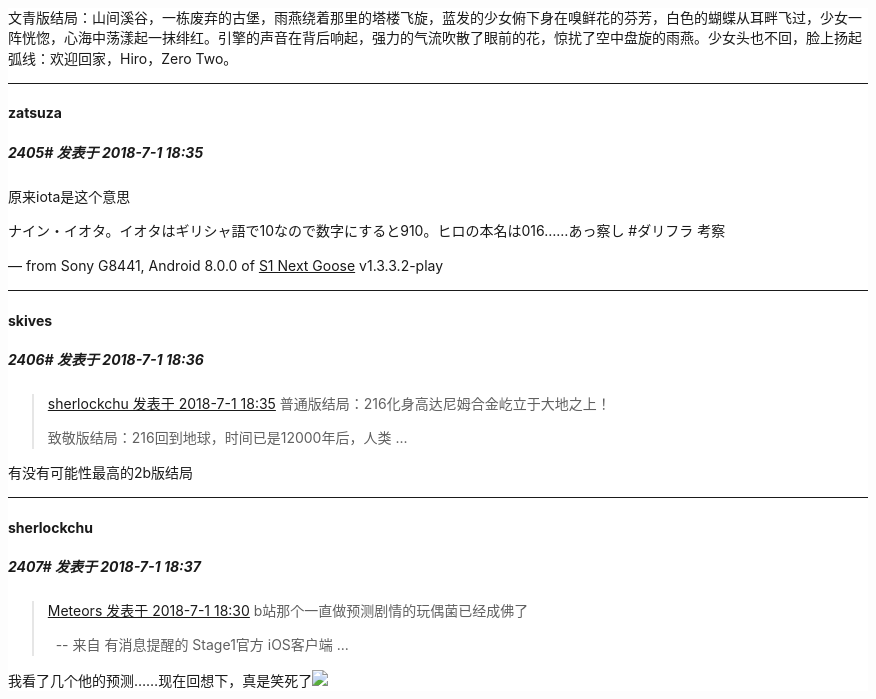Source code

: 文青版结局：山间溪谷，一栋废弃的古堡，雨燕绕着那里的塔楼飞旋，蓝发的少女俯下身在嗅鲜花的芬芳，白色的蝴蝶从耳畔飞过，少女一阵恍惚，心海中荡漾起一抹绯红。引擎的声音在背后响起，强力的气流吹散了眼前的花，惊扰了空中盘旋的雨燕。少女头也不回，脸上扬起弧线：欢迎回家，Hiro，Zero Two。







-----

####  zatsuza  
##### 2405#       发表于 2018-7-1 18:35




原来iota是这个意思

ナイン・イオタ。イオタはギリシャ語で10なので数字にすると910。ヒロの本名は016……あっ察し #ダリフラ 考察


— from Sony G8441, Android 8.0.0 of [S1 Next Goose](https://pan.baidu.com/s/1mi43uRm) v1.3.3.2-play







-----

####  skives  
##### 2406#       发表于 2018-7-1 18:36



<blockquote><a href="httphttps://bbs.saraba1st.com/2b/forum.php?mod=redirect&amp;goto=findpost&amp;pid=40180830&amp;ptid=1719892" target="_blank">sherlockchu 发表于 2018-7-1 18:35</a>
普通版结局：216化身高达尼姆合金屹立于大地之上！

致敬版结局：216回到地球，时间已是12000年后，人类 ...</blockquote>
有没有可能性最高的2b版结局







-----

####  sherlockchu  
##### 2407#       发表于 2018-7-1 18:37



<blockquote><a href="httphttps://bbs.saraba1st.com/2b/forum.php?mod=redirect&amp;goto=findpost&amp;pid=40180783&amp;ptid=1719892" target="_blank">Meteors 发表于 2018-7-1 18:30</a>
b站那个一直做预测剧情的玩偶菌已经成佛了

  -- 来自 有消息提醒的 Stage1官方 iOS客户端 ...</blockquote>
我看了几个他的预测……现在回想下，真是笑死了<img src="https://static.saraba1st.com/image/smiley/face2017/067.png" referrerpolicy="no-referrer">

* Task prompt:
Could you transcribe the records above exactly, leaving every picture out?

* Answer to this exercise:
Source code

: 文青版结局：山间溪谷，一栋废弃的古堡，雨燕绕着那里的塔楼飞旋，蓝发的少女俯下身在嗅鲜花的芬芳，白色的蝴蝶从耳畔飞过，少女一阵恍惚，心海中荡漾起一抹绯红。引擎的声音在背后响起，强力的气流吹散了眼前的花，惊扰了空中盘旋的雨燕。少女头也不回，脸上扬起弧线：欢迎回家，Hiro，Zero Two。







-----

####  zatsuza  
##### 2405#       发表于 2018-7-1 18:35




原来iota是这个意思

ナイン・イオタ。イオタはギリシャ語で10なので数字にすると910。ヒロの本名は016……あっ察し #ダリフラ 考察


— from Sony G8441, Android 8.0.0 of [S1 Next Goose](https://pan.baidu.com/s/1mi43uRm) v1.3.3.2-play







-----

####  skives  
##### 2406#       发表于 2018-7-1 18:36



<blockquote><a href="httphttps://bbs.saraba1st.com/2b/forum.php?mod=redirect&amp;goto=findpost&amp;pid=40180830&amp;ptid=1719892" target="_blank">sherlockchu 发表于 2018-7-1 18:35</a>
普通版结局：216化身高达尼姆合金屹立于大地之上！

致敬版结局：216回到地球，时间已是12000年后，人类 ...</blockquote>
有没有可能性最高的2b版结局







-----

####  sherlockchu  
##### 2407#       发表于 2018-7-1 18:37



<blockquote><a href="httphttps://bbs.saraba1st.com/2b/forum.php?mod=redirect&amp;goto=findpost&amp;pid=40180783&amp;ptid=1719892" target="_blank">Meteors 发表于 2018-7-1 18:30</a>
b站那个一直做预测剧情的玩偶菌已经成佛了

  -- 来自 有消息提醒的 Stage1官方 iOS客户端 ...</blockquote>
我看了几个他的预测……现在回想下，真是笑死了<img src="https://static.saraba1st.com/image/smiley/face2017/067.png" referrerpolicy="no-referrer">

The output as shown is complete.